** Opening Passage block **

As well, there's a kind of roteness to many of the missions and tasks. If you need a certain object or piece of magic to get past an obstacle, you will find that object or piece of magic immediately before it must be deployed. There's no figuring out when or how to use the thing; as soon as you get it, you know you must use it. God of War's narrative feels like it has been structured by a flowchart that had to be approved by six middle-managers before it got to the coding stage.

As Kratos progresses, he acquires new skills and moves. Many of these must be summoned by button combinations which are so needlessly arcane and complex as to be laughable. The result is that the game becomes a button-masher, for in the heat of battle, who can remember whether it's square-square-left-circle or square-square-left-X? Most enemies, seemingly, can be defeated by this mashing of buttons, but it's a dubious achievement, as it depends less on skill than on luck and flexible thumbs.

Clearly, this is not my kind of game. I realize it's a popular series, but I assure you that I have no interest in upsetting the applecart just for the sake of it. I found God of War dull.

** Closing Passage block **
** Opening Data excerpts block **

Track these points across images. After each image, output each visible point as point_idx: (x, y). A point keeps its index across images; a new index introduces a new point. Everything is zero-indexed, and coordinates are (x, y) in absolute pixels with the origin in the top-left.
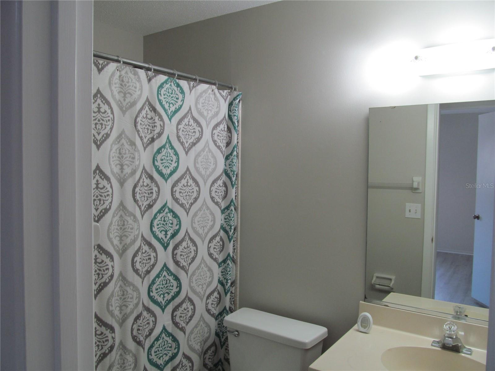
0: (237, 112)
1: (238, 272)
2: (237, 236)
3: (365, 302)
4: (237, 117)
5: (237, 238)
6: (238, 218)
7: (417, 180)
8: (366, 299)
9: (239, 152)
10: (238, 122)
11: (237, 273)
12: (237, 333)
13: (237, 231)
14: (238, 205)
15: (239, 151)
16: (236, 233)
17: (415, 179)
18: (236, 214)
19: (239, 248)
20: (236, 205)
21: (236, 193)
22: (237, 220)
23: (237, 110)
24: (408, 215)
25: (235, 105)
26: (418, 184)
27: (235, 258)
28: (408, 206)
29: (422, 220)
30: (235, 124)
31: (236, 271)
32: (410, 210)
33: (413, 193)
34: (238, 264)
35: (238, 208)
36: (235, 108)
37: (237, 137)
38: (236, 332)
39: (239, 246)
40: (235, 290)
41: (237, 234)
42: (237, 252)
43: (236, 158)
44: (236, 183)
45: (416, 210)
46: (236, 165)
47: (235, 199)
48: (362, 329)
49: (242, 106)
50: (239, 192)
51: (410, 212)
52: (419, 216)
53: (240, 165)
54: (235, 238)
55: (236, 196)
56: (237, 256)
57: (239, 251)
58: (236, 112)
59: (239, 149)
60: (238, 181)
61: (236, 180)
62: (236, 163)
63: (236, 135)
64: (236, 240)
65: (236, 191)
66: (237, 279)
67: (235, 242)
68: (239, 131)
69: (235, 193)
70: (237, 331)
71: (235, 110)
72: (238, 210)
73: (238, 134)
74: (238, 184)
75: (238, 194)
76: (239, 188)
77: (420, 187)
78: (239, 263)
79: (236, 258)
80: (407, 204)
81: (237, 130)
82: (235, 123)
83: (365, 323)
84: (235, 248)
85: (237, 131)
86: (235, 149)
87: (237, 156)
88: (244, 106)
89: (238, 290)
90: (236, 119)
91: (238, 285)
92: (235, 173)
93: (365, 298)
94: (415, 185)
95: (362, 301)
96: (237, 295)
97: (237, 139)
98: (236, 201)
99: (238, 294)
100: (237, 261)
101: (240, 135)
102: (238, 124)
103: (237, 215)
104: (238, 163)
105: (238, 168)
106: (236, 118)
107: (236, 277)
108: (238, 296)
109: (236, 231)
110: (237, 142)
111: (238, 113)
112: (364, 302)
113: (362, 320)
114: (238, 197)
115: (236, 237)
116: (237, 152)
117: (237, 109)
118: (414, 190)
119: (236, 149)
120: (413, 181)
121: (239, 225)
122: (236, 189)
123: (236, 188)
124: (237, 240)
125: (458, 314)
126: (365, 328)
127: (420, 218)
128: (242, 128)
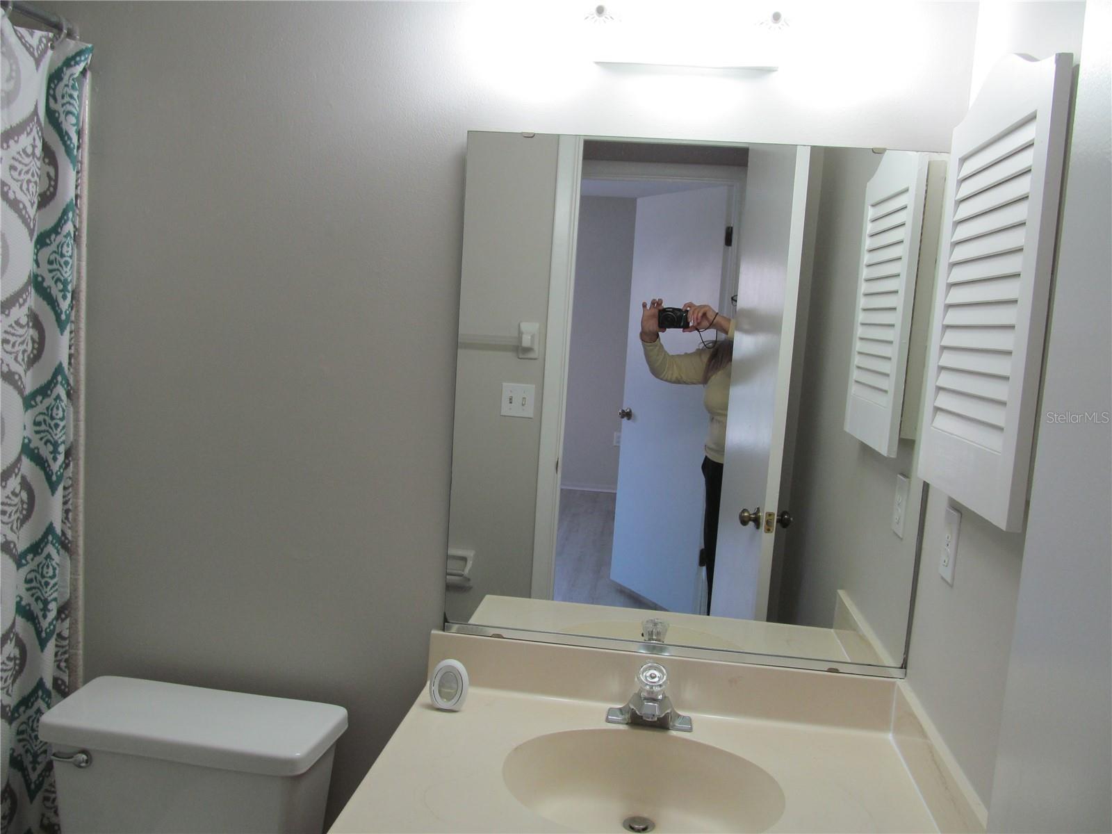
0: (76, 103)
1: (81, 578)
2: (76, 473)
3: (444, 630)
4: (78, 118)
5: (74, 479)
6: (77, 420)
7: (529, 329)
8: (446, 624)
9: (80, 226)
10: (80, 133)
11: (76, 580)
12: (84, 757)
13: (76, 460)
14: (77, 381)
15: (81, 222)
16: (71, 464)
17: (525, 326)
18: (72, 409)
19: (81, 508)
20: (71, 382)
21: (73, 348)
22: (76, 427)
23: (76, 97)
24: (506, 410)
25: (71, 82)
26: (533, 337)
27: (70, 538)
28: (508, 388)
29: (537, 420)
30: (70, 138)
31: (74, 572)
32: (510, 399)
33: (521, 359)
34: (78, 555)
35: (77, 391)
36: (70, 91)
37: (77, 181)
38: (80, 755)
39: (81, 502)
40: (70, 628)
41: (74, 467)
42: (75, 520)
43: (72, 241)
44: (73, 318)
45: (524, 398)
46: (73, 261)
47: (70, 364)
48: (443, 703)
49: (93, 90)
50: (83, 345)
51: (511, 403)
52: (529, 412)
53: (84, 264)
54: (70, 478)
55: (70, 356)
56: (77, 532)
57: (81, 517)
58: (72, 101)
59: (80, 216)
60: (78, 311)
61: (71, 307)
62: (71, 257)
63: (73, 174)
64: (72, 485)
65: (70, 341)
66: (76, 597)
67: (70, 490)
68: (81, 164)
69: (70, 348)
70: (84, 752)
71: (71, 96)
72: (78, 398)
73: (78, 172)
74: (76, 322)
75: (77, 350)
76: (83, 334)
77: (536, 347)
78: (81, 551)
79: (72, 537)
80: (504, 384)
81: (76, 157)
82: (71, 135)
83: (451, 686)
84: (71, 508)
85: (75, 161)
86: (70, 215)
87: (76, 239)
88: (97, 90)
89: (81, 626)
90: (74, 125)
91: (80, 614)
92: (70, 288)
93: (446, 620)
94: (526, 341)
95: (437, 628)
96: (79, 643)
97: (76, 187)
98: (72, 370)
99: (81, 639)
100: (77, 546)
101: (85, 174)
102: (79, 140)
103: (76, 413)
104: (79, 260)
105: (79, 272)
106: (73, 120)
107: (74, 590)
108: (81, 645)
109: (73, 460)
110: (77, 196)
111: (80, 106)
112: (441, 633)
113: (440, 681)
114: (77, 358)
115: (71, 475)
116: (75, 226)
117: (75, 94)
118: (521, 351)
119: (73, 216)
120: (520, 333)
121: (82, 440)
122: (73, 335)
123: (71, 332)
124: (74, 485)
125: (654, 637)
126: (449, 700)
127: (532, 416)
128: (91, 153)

** Closing Data excerpts block **

**Complete the following**.
A: Shorten the paragraph of the God of War review that begins "As Kratos progresses," keeping its main points.
B: Carry the God of War review forward from its final sentence.

**Set of answers**.
A: As Kratos advances, he gains new skills and moves, many triggered by absurdly complex button combinations. Since these are hard to remember mid-fight, the game turns into button-mashing. That beats most enemies, but it relies more on luck and nimble thumbs than on skill.

B:
Not only is God of War stodgy and needlessly complex, but it's a highly portentous game – there's not a whit of levity in the whole thing, and everything is all gloomy-and-doomy and smoke-filled and dire. This rigorous consistency of tone gets really tedious after a while, even though I know this is an accepted feature of games of this genre. But this is the kind of game in which every character speaks in Serious Pronouncements and uses “poetic” language that would make Homer's sightless eyes issue forth a torrent of tears. Kratos wears a sneer all throughout; he moves as if the weight of the world is on his shoulders (which I guess, in the universe of the game, it is); even his grapefruity muscles seem sullen. The poor guy never cracks a smile. Which is why one of the few moments of pleasure in this game occurred when I would hit “Jump” repeatedly: it sends sour old Kratos hopping around like a muscle-bound, Spartan jackrabbit, thereby adding a bit of life to the proceedings. Hippity hoppity, you red-stripèd warrior, you.

Verdict

Overall Will I play it more? Nope.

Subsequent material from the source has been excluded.